“Benim rütbe-i aklım da erdemlerim de seninkinden yüksek. Öyleyse benim oyum senden çok sayılsın” düşüncesi de savunulabilir bir argümandır; faşizm ne kadar savunulabilir ise. Argüman sahiplerinin hemen her zaman dünyanın Einsteinları değil Aysun Kayacıları olması fikri değersiz kılmaz. Yalnız bu yola bir girdiğinizde mantığın doğal ilerlemesi sonucu monarşi ile çıkmak zorundasınız.
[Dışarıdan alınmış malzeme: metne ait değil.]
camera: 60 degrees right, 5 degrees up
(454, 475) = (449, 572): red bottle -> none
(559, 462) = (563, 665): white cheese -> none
Öyle ya akıllıdan da akıllı var. Zenginden de zengin, çağdaştan çağdaş, dindardan dindar, beyazdan beyaz, laikten de laik, kuvvetliden de kuvvetli ve seksiden seksi var. Yani hangi kriteri temel alırsanız onda herkesten yüksek puan alacak birileri var. Vergi kaçıran ile vergisini kaçırmadığını itiraf eden Aysun “ayni mekânı niye paylaşsın”, niye ayni sayıda oy versin, güzel ama vergi rekortmeni Aydın Bey’in oyu niye Aysun ile ayni sayılsın? “Aysun niye sadece güzel vücut ve erkekleri tahrik kabiliyetinden dolayı bu kadar para kazansın ve TV’lerde ahkâm kessin” demeyeceğim ne kıskanç ne sosyalist olduğum, serbest pazar ekonomisinden yana olduğum için. Ama Aysun’un mantığından giderek diyebilirdim de.
Mesele ben.
Tanrı ile konuşurum her gece. Eeh, Tanrı konuşmak için beni seçtiğine göre bir tek benim oyumdan başka kimseninki sayılmasın dersem ne diyeceksiniz?